TASK OBJECTIVE. Reproduce exactly the lines of the material beneath, from the line that contains "thumb mcp: (208, 219)" to the line that contains "thumb cmc: (297, 221)", both included, and no other lines.

DATA SUPPLIED.

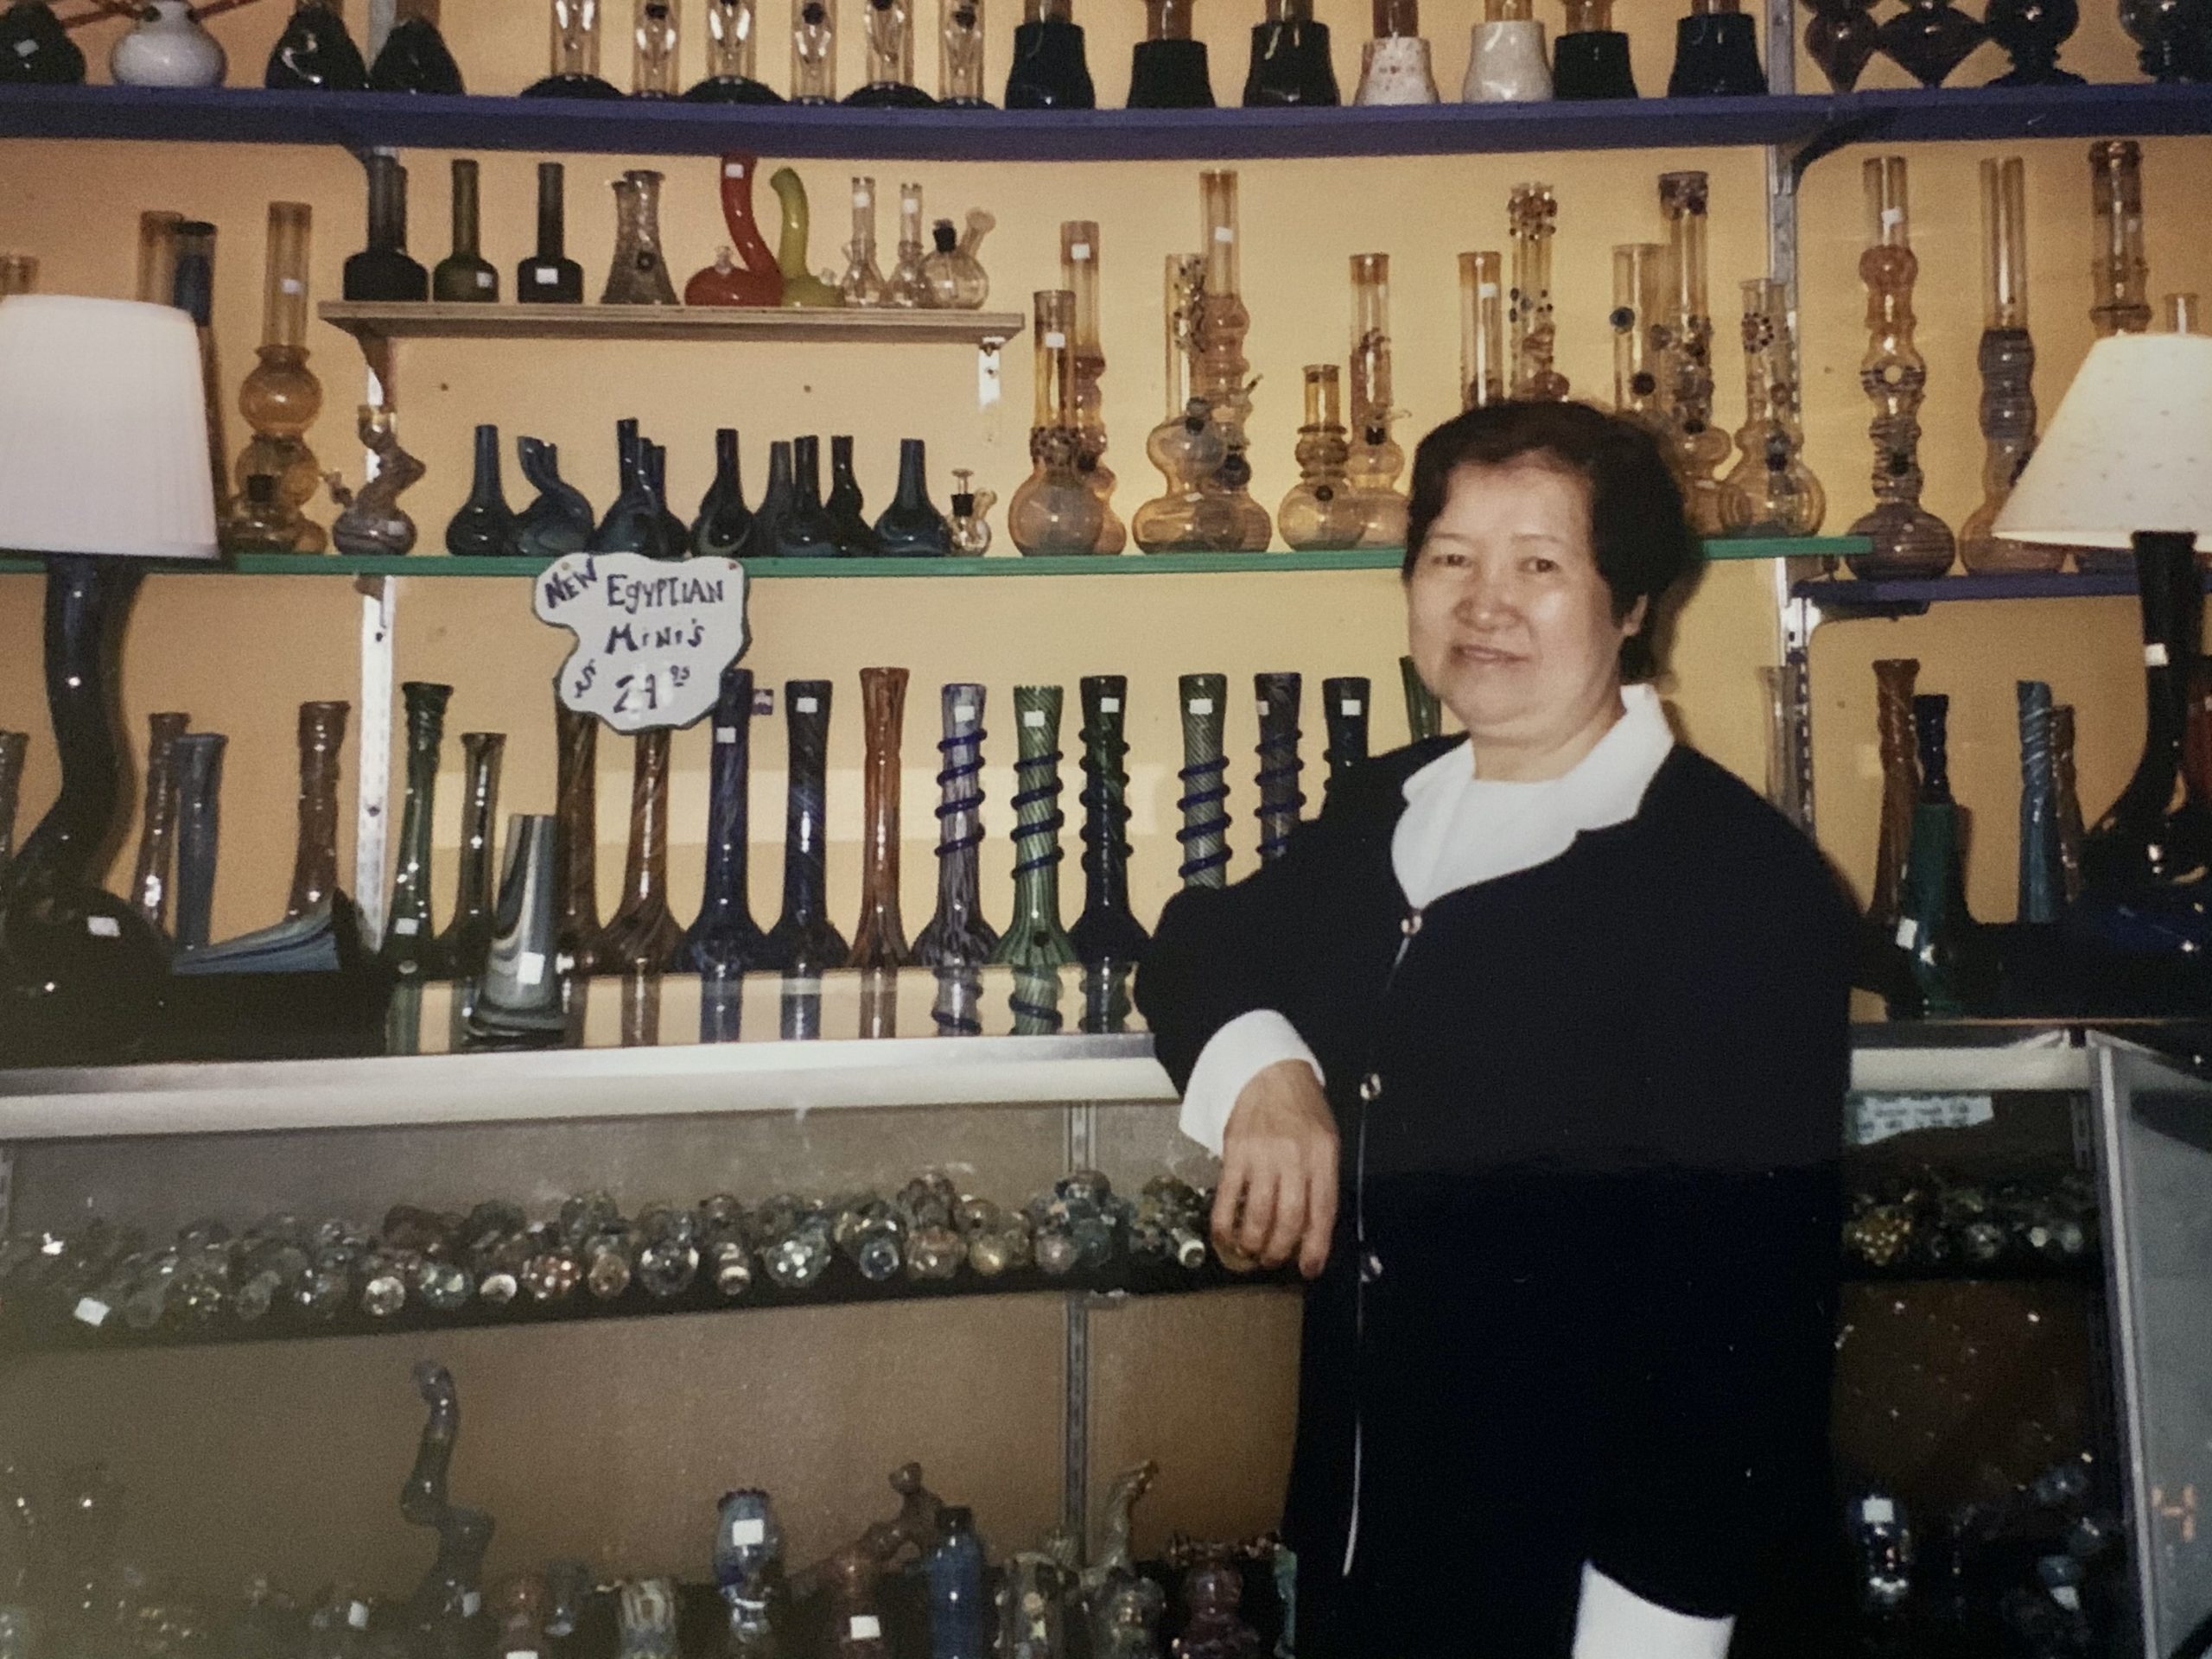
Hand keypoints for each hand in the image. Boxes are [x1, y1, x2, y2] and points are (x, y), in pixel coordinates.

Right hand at [1214, 1059, 1337, 1279]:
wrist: (1269, 1070)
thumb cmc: (1302, 1107)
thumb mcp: (1326, 1138)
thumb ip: (1322, 1178)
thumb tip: (1312, 1227)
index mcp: (1323, 1156)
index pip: (1322, 1211)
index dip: (1316, 1247)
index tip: (1309, 1269)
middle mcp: (1294, 1158)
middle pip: (1289, 1219)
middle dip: (1281, 1250)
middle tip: (1274, 1260)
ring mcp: (1263, 1156)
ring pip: (1259, 1214)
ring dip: (1254, 1243)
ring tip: (1252, 1252)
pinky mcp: (1235, 1153)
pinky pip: (1228, 1197)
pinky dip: (1225, 1225)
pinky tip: (1226, 1237)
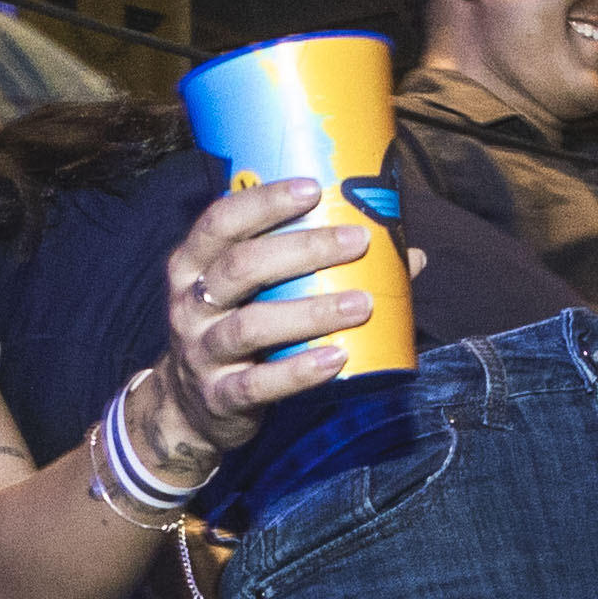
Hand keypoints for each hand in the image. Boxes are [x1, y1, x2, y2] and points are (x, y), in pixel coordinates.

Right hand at [146, 176, 376, 458]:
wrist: (191, 409)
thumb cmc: (236, 331)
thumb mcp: (252, 293)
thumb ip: (310, 267)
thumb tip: (408, 255)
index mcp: (194, 264)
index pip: (221, 221)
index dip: (265, 202)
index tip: (314, 189)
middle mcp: (189, 304)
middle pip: (242, 266)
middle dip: (304, 249)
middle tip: (357, 241)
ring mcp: (201, 352)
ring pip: (251, 326)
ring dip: (311, 311)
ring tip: (362, 303)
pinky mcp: (219, 396)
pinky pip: (258, 384)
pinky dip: (299, 371)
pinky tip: (336, 358)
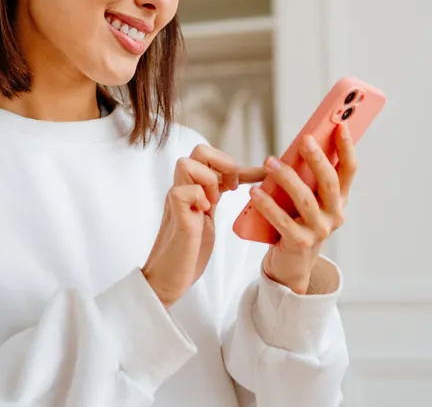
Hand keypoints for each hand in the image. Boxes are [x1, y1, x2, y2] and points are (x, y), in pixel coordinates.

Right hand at [143, 144, 266, 306]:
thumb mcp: (208, 219)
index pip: (213, 160)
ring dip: (208, 178)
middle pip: (198, 151)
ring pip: (186, 164)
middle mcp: (183, 190)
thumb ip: (215, 199)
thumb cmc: (189, 252)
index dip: (240, 165)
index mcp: (193, 189)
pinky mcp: (176, 218)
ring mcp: (177, 203)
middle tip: (233, 187)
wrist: (168, 281)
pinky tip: (205, 212)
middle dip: (222, 162)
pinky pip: (181, 192)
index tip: (263, 174)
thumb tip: (241, 187)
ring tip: (216, 200)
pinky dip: (197, 197)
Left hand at [250, 123, 357, 294]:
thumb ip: (308, 177)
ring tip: (269, 162)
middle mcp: (335, 215)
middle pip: (329, 183)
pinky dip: (268, 205)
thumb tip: (300, 144)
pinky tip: (255, 193)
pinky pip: (283, 221)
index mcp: (339, 200)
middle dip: (318, 159)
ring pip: (305, 200)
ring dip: (286, 178)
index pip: (349, 170)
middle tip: (304, 140)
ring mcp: (320, 231)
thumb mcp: (307, 198)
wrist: (292, 263)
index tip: (341, 125)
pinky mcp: (300, 243)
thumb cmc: (297, 221)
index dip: (347, 148)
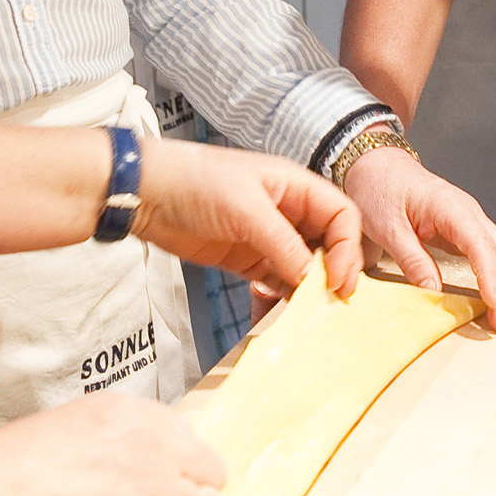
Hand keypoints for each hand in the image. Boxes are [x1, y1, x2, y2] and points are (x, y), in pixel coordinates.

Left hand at [129, 136, 361, 298]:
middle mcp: (289, 211)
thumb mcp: (246, 209)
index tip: (338, 279)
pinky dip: (288, 296)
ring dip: (313, 288)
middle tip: (334, 300)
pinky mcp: (249, 259)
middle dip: (336, 270)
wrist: (148, 195)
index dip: (347, 247)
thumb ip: (284, 244)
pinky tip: (289, 310)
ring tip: (314, 312)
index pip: (342, 215)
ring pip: (307, 266)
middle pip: (330, 243)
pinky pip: (280, 280)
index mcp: (296, 186)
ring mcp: (269, 237)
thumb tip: (314, 279)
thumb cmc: (197, 183)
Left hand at [336, 146, 495, 330]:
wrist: (376, 166)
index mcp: (449, 206)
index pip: (480, 243)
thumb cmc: (379, 189)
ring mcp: (471, 219)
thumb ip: (412, 259)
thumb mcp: (387, 228)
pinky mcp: (466, 229)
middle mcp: (468, 211)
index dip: (491, 275)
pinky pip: (493, 252)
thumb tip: (433, 292)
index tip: (494, 303)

FINAL ANSWER.
thumb mcp: (208, 219)
index pip: (213, 160)
ring dip: (208, 178)
middle pip: (198, 151)
ring pip: (186, 164)
middle mcp: (183, 190)
thumb ip: (215, 199)
thumb cmc: (189, 252)
index dip: (240, 165)
index mcp: (193, 189)
pinky mcp: (176, 218)
ring mcp: (177, 203)
middle tip: (233, 187)
wrist: (168, 281)
pinky tip: (205, 212)
middle dip: (222, 162)
pinky pip: (181, 192)
index tip: (263, 174)
thumb tip: (241, 187)
ring tip: (216, 200)
pinky dip: (197, 197)
Left hand at [250, 123, 357, 294]:
thumb ip: (308, 177)
ring tip: (269, 162)
middle mcp: (335, 215)
middle pip: (329, 183)
pinky dip: (268, 205)
thumb tip: (300, 144)
pinky tip: (255, 193)
pinky pip: (283, 221)
index mcp: (339, 200)
middle dip: (318, 159)
ring pip: (305, 200)
ring dip: (286, 178)
index pip: (349, 170)
middle tip: (304, 140)
ring mcp: (320, 231)
thumb mcp: (307, 198)
wrist: (292, 263)
index tip: (341, 125)
pinky mcp: (300, 243)
thumb cmc: (297, 221)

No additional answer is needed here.